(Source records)
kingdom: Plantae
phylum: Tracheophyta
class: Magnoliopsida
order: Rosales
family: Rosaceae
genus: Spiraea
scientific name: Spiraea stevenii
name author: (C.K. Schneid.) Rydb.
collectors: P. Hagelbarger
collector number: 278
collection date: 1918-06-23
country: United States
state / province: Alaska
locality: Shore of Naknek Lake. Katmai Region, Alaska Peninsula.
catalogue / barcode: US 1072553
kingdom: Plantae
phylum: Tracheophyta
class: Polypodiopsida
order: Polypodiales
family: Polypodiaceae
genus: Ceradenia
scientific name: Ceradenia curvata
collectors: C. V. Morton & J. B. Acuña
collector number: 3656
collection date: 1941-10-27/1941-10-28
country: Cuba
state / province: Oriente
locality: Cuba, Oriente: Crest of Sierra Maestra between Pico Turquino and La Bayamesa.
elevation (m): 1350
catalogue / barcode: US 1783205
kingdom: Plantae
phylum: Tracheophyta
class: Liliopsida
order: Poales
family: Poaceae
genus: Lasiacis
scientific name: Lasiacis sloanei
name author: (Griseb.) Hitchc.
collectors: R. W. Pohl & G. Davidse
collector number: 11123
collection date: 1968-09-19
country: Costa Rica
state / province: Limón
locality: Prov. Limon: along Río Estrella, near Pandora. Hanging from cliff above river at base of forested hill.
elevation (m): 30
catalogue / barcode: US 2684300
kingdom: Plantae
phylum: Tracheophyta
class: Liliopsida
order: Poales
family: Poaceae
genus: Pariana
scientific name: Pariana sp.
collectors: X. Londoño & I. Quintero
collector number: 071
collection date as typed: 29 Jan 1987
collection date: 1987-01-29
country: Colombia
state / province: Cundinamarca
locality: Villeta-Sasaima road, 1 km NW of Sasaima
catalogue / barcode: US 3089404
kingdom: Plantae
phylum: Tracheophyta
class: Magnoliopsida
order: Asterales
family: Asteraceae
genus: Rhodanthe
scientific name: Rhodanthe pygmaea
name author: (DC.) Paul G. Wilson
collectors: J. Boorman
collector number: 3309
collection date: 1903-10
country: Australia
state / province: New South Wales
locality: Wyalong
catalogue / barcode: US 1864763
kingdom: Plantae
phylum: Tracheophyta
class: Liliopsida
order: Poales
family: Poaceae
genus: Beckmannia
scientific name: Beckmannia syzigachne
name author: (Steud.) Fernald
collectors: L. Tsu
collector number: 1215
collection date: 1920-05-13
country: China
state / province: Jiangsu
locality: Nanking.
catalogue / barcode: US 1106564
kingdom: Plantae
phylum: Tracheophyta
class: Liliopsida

» **TASK GOAL**: Rewrite the listing above with "catalogue / barcode" replaced by "catalog number" wherever it occurs, leaving everything else unchanged.

» **RESULT**:
kingdom: Plantae
phylum: Tracheophyta
class: Magnoliopsida
order: Rosales
family: Rosaceae
genus: Spiraea
scientific name: Spiraea stevenii
name author: (C.K. Schneid.) Rydb.
collectors: P. Hagelbarger
collector number: 278
collection date: 1918-06-23
country: United States
state / province: Alaska
locality: Shore of Naknek Lake. Katmai Region, Alaska Peninsula.
catalog number: US 1072553
kingdom: Plantae
phylum: Tracheophyta
class: Polypodiopsida
order: Polypodiales
family: Polypodiaceae
genus: Ceradenia
scientific name: Ceradenia curvata
collectors: C. V. Morton & J. B. Acuña
collector number: 3656
collection date: 1941-10-27/1941-10-28
country: Cuba
state / province: Oriente
locality: Cuba, Oriente: Crest of Sierra Maestra between Pico Turquino and La Bayamesa.
elevation (m): 1350
catalog number: US 1783205
kingdom: Plantae
phylum: Tracheophyta
class: Liliopsida
order: Poales
family: Poaceae
genus: Lasiacis
scientific name: Lasiacis sloanei
name author: (Griseb.) Hitchc.
collectors: R. W. Pohl & G. Davidse
collector number: 11123
collection date: 1968-09-19
country: Costa Rica
state / province: Limón
locality: Prov. Limon: along Río Estrella, near Pandora. Hanging from cliff above river at base of forested hill.
elevation (m): 30
catalog number: US 2684300
kingdom: Plantae
phylum: Tracheophyta
class: Liliopsida
order: Poales
family: Poaceae
genus: Pariana
scientific name: Pariana sp.
collectors: X. Londoño & I. Quintero
collector number: 071
collection date as typed: 29 Jan 1987
collection date: 1987-01-29
country: Colombia
state / province: Cundinamarca
locality: Villeta-Sasaima road, 1 km NW of Sasaima
catalog number: US 3089404
kingdom: Plantae
phylum: Tracheophyta
class: Magnoliopsida
order: Asterales
family: Asteraceae
genus: Rhodanthe
scientific name: Rhodanthe pygmaea
name author: (DC.) Paul G. Wilson
collectors: J. Boorman
collector number: 3309
collection date: 1903-10
country: Australia
state / province: New South Wales
locality: Wyalong
catalog number: US 1864763
kingdom: Plantae
phylum: Tracheophyta
class: Liliopsida
order: Poales
family: Poaceae
genus: Beckmannia
scientific name: Beckmannia syzigachne
name author: (Steud.) Fernald
collectors: L. Tsu
collector number: 1215
collection date: 1920-05-13
country: China
state / province: Jiangsu
locality: Nanking.
catalog number: US 1106564
kingdom: Plantae
phylum: Tracheophyta
class: Liliopsida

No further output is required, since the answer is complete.